Traditional immunoassays such as the enzyme-linked immunosorbent assay (ELISA) are able to measure the presence or absence of only one analyte per reaction. Multiplex immunoassays measure dozens of different analytes in a single reaction. This is particularly beneficial for precious samples, and when only a small volume is collected for analysis. The multiplex immunoassay also saves working time since multiple assays can be completed simultaneously.
Multiplex immunoassays similar to the ELISA in that they both rely on the specificity of antigen-antibody binding. They also need a detection system. The traditional ELISA relies on an enzymatic reaction while most modern multiplex assays rely on fluorescent probes.
There are two general categories of multiplex immunoassays, and they are divided based on the type of surface on which the antibodies or antigens are bound.
- A solid planar surface on which the targets for each analyte are spatially separated
- antigen- or antibody-bound beads containing an identifying dye
The multiplex immunoassay beads
The bead based multiplex immunoassay requires beads, typically made of polystyrene, that are impregnated with a mixture of red and near-infrared dyes. Manufacturers can create 100 or more uniquely identifiable bead sets by altering the ratio of these dyes. Each analyte to be measured is assigned to a particular bead set, and antibodies are immobilized on the surface. The beads are incubated with the sample for an appropriate time to enable binding between the antibodies and antigens. A secondary probe is also introduced during this incubation period.
The secondary identification probe for multiplex immunoassays
The secondary probe consists of a fluroescent probe conjugated to an antigen or antibody complementary to the analyte. This antigen or antibody is the same type that is conjugated to a bead. As an example, lets say that we are doing an assay for the presence of specific antibodies in a clinical sample.

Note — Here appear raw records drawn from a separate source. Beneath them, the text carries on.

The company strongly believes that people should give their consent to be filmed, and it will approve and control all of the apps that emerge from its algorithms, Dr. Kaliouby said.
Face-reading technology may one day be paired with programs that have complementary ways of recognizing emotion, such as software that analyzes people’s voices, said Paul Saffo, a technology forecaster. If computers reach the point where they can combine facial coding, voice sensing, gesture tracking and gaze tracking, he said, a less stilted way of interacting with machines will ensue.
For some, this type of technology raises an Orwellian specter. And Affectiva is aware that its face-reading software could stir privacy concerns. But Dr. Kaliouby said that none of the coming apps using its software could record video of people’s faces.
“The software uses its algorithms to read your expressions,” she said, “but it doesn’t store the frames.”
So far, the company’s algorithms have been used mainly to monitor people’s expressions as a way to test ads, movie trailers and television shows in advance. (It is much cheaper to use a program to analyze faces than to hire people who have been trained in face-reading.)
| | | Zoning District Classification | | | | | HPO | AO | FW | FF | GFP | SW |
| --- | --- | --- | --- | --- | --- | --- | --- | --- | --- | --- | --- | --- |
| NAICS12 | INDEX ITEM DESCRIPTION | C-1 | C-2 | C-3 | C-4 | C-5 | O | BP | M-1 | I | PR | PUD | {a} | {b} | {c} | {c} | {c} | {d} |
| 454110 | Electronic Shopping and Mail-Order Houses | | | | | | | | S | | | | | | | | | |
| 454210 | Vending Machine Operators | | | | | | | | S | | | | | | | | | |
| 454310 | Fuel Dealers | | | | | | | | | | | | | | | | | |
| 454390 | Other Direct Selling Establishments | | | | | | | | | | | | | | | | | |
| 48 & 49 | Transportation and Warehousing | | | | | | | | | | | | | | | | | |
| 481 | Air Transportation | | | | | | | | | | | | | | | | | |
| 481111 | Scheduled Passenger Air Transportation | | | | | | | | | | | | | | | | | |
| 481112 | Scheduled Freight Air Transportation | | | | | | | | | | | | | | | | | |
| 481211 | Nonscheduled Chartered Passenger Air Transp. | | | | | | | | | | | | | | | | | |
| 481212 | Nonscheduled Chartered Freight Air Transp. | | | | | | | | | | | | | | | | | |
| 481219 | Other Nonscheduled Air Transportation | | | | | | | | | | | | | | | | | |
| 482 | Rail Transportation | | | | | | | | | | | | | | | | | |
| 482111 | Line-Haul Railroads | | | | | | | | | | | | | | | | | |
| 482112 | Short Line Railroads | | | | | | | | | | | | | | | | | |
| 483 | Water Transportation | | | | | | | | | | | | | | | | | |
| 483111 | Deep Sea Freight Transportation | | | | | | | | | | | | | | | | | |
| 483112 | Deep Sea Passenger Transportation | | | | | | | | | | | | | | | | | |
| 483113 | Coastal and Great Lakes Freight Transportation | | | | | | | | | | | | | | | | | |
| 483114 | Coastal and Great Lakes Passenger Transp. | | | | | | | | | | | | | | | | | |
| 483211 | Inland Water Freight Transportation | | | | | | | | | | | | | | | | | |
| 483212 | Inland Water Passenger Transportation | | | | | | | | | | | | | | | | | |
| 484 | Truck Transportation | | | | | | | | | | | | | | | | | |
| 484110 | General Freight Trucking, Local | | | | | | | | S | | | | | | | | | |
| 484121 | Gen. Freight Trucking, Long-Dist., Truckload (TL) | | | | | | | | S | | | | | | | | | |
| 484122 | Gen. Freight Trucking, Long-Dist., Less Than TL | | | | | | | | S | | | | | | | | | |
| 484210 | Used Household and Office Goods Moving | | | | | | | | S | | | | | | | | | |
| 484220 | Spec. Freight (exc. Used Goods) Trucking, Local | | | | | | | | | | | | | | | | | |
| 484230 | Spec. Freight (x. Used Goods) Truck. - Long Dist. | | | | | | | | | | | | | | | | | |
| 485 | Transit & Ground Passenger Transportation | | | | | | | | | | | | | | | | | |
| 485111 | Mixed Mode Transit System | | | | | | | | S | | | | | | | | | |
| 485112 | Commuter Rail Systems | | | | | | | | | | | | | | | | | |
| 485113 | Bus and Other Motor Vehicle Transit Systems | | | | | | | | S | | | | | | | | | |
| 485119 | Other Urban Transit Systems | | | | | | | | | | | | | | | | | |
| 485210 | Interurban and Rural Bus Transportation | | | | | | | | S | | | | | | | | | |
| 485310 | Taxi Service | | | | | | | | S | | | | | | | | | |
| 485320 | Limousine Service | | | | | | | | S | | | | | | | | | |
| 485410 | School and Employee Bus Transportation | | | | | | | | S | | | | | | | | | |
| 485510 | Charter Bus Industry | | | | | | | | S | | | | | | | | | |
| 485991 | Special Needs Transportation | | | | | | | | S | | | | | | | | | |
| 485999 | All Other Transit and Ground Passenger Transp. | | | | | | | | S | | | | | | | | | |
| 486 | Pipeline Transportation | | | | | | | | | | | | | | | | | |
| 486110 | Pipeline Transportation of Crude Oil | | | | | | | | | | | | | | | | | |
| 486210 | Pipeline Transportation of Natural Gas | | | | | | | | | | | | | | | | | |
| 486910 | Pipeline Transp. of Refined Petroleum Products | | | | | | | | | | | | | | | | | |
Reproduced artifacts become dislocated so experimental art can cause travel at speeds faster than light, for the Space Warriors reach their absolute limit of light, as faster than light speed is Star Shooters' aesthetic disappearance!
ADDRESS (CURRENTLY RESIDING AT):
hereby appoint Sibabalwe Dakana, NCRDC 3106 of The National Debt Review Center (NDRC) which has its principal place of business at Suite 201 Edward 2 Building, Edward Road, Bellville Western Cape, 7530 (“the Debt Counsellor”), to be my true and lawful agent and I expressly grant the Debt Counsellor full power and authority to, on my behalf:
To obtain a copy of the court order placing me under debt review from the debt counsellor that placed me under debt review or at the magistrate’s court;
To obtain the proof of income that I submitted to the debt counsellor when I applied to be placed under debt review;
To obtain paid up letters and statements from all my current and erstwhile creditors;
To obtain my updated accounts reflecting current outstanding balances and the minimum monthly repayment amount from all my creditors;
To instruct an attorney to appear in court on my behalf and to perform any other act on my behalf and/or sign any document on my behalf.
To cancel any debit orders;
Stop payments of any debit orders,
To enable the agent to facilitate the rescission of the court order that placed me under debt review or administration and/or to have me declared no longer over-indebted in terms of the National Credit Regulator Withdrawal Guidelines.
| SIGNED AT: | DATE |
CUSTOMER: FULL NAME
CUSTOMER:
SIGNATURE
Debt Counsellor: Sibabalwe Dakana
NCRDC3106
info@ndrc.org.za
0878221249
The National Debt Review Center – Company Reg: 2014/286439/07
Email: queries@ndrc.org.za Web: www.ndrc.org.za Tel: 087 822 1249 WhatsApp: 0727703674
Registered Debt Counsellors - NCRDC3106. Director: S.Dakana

One bead set will be bound with antibodies specific to antigen A. Another bead set will be bound with antibodies specific to antigen B. A third bead set will be bound with antibodies specific to antigen C, and so on. Additionally, free antigens specific to type A, B, and C are bound to green fluorescent probes. All of these components are mixed with the sample. If antigen A is in the sample it will bind to the bead set bound with antibody A, and the free-floating probe-conjugated antibody will also bind to the same antigen and form a sandwich. This joins the red fluorescent bead and the secondary green fluorescent probe together into one conjugated system. If antigen B is present in the sample it will form its own conjugated system. If antigen C is not present in the sample, then the red fluorescent bead will not be conjugated to a green fluorescent probe because there is no antigen to link the two together.
Quantification by flow cytometry
A flow cytometer is used for data acquisition. The flow cytometer sends a stream of beads through laser beams one bead at a time. One laser is red and the other is green. The red laser identifies the specific analyte being measured by identifying the unique color of the bead set. The green laser identifies whether or not the secondary probe was conjugated to the bead via the analyte of interest. In the example above, beads conjugated to antigens A and B will fluoresce green, while beads from set C will not.
Superparamagnetic beads for multiplex immunoassays
Superparamagnetic beads are being introduced to multiplex immunoassays. The magnetic beads are coated with a dye-impregnated polymer in order to have both magnetic and fluorescent properties. The magnetic property allows for automated washing steps to be added to the protocol to remove contaminants or unbound probes. This can help the flow cytometry process proceed smoothly. Alternatively, the magnetic beads allow other quantification methods that don't require an expensive flow cytometer and lasers. The magnetic beads can be drawn to a surface and immobilized while an LED-based quantification system measures the fluorescent signals.
Other applications for muliplex assays
The fluroescent bead-based multiplex system is also useful for the detection of nucleic acids. In this case, a single strand sequence is covalently attached to the bead surface. This sequence is complementary to the target sequence. The bead is included in a polymerase chain reaction of the sample, and will be extended by DNA polymerase. Some of the bases used by the DNA polymerase are modified to contain a binding site for a fluroescent probe. The presence of the target sequence is therefore indirectly measured by the multiplex system.
The developers of this bead-based-fluroescent multiplex assay also sell premade kits containing beads conjugated with an array of common targets. If a premade kit doesn’t contain all of the markers to meet your unique experimental goals, it is easy to order a custom-made kit. There is no need for the researcher to conjugate each bead set his or herself. This service makes it quick and easy to perform multiplex assays on a variety of targets.